Dataset entries

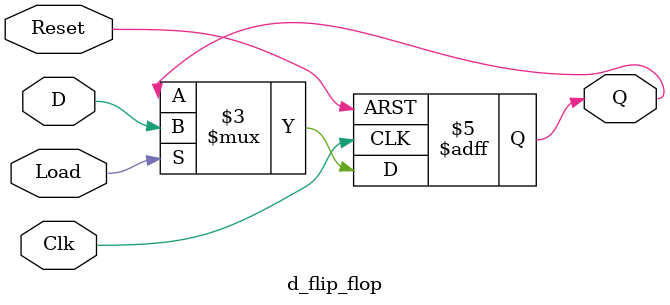
<source format=sv>
module d_flip_flop 
(
        input  Clk,
        input  Load,
        input  Reset,
        input  D,
        output logic Q
);

// rising edge or reset high
always_ff @ (posedge Clk or posedge Reset) begin
		
		  // next state back to zero
        if(Reset)
            Q <= 1'b0;
        else begin // load next state D if Load high, otherwise keep current state Q
				if(Load)	
					Q <= D;
				else
					Q <= Q;
		  end
end

endmodule

</source>
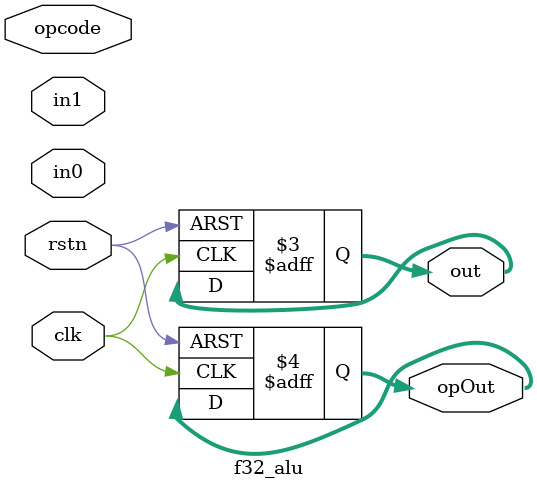
<source format=v>
`timescale 1ns/1ps


module f32_alu(
    input clk,
    input rstn,
    input [31:0] in0,
    input [31:0] in1,
    input [1:0] opcode,
    output [31:0] out,
    output [1:0] opOut 
);
    
reg [31:0] out;
reg [1:0] opOut;

always @(posedge clk or negedge rstn) begin
    if(!rstn) begin
        out <= {32{1'b0}};
        opOut <= {2{1'b0}};
    end
    
end
endmodule
</source>
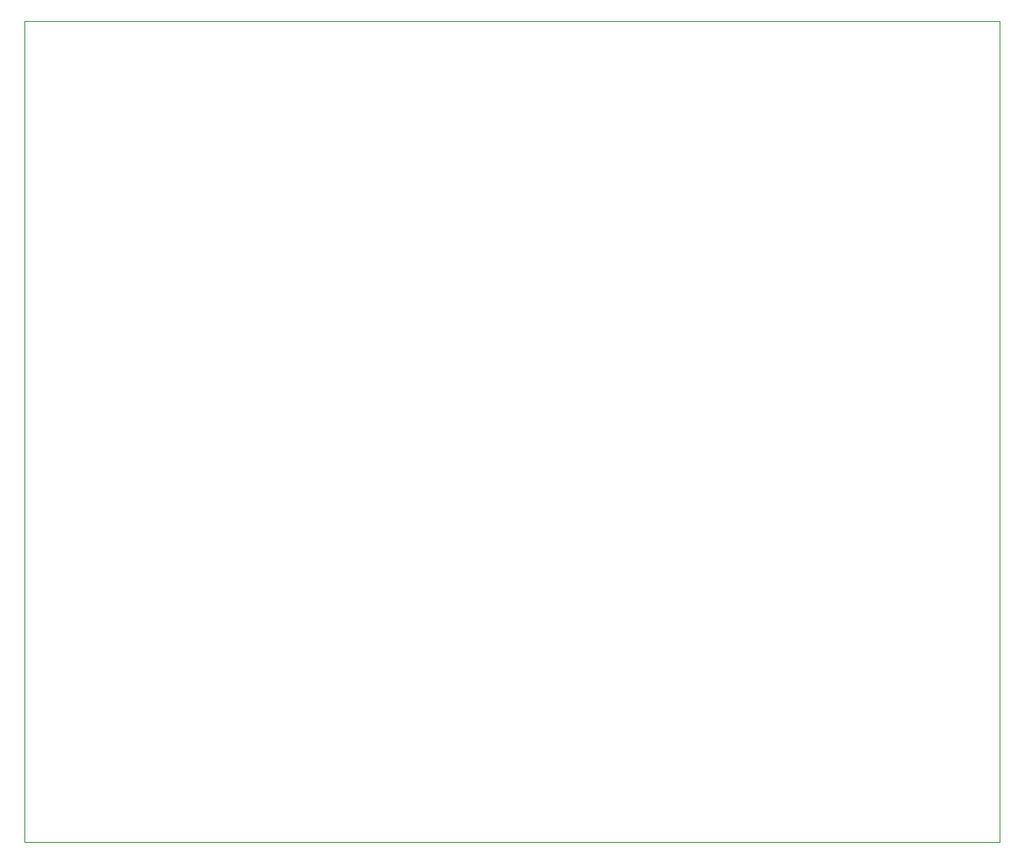
<source format=gbr>
G04 #@! TF.GenerationSoftware,KiCad,Pcbnew,(5.1.2)-2*
G04 #@! TF.CreationDate,2021-09-09T11:51:10-03:00*
G04 #@! TF.ProjectId,MAG_Plus,4d41475f-506c-4757-932e-6b696361645f,rev?*
G04 #@! TF.SameCoordinates,Original*
G04 #@! TF.FileFunction,Profile,NP*
%FSLAX46Y46*%
G04 Gerber Fmt 4.6, Leading zero omitted, Abs format (unit mm)*
G04 Created by KiCad (PCBNEW (5.1.2)-2) date 2021-09-09 11:51:10*
%MOMM*%
%LPD*%
G04 APERTURE LIST*
%ADD10C,0.050000*%
G04 APERTURE END LIST*
D10*
X357410000Y-36660000D02*
X455410000Y-36660000D01*
X455410000Y-119260000D02*
X357410000Y-119260000D01*
X455410000Y-36660000D02*
X455410000Y-119260000D01*
X357410000Y-119260000D02*
X357410000Y-36660000D01*
M02*

</source>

* _Instructions to follow_
Give the data above again, exactly and completely. No pictures go in.

* _Result of this task_
<source format=sv>
module d_flip_flop 
(
        input  Clk,
        input  Load,
        input  Reset,
        input  D,
        output logic Q
);

// rising edge or reset high
always_ff @ (posedge Clk or posedge Reset) begin
		
		  // next state back to zero
        if(Reset)
            Q <= 1'b0;
        else begin // load next state D if Load high, otherwise keep current state Q
				if(Load)	
					Q <= D;
				else
					Q <= Q;
		  end
end

endmodule

</source>
<source format=v>
`timescale 1ns/1ps


module f32_alu(
    input clk,
    input rstn,
    input [31:0] in0,
    input [31:0] in1,
    input [1:0] opcode,
    output [31:0] out,
    output [1:0] opOut 
);
    
reg [31:0] out;
reg [1:0] opOut;

always @(posedge clk or negedge rstn) begin
    if(!rstn) begin
        out <= {32{1'b0}};
        opOut <= {2{1'b0}};
    end
    
end
endmodule
</source>
<source format=gbr>
G04 #@! TF.GenerationSoftware,KiCad,Pcbnew,(5.1.2)-2*
G04 #@! TF.CreationDate,2021-09-09T11:51:10-03:00*
G04 #@! TF.ProjectId,MAG_Plus,4d41475f-506c-4757-932e-6b696361645f,rev?*
G04 #@! TF.SameCoordinates,Original*
G04 #@! TF.FileFunction,Profile,NP*
%FSLAX46Y46*%
G04 Gerber Fmt 4.6, Leading zero omitted, Abs format (unit mm)*
G04 Created by KiCad (PCBNEW (5.1.2)-2) date 2021-09-09 11:51:10*
%MOMM*%
%LPD*%
G04 APERTURE LIST*
%ADD10C,0.050000*%
G04 APERTURE END LIST*
D10*
X357410000Y-36660000D02*
X455410000Y-36660000D01*
X455410000Y-119260000D02*
X357410000Y-119260000D01*
X455410000Y-36660000D02*
X455410000Y-119260000D01*
X357410000Y-119260000D02*
X357410000Y-36660000D01*
M02*

</source>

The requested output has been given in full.